[Opening The input section]
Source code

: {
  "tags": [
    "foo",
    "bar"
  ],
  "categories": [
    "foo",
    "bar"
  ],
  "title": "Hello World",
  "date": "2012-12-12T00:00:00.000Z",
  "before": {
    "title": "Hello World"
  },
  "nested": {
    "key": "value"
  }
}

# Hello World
[Closing The input section]
**Work instructions:** Reproduce the source text of every item above verbatim, keeping each line, indent, and punctuation mark intact.

**Solution:**
Source code

: {
  "tags": [
    "foo",
    "bar"
  ],
  "categories": [
    "foo",
    "bar"
  ],
  "title": "Hello World",
  "date": "2012-12-12T00:00:00.000Z",
  "before": {
    "title": "Hello World"
  },
  "nested": {
    "key": "value"
  }
}

# Hello World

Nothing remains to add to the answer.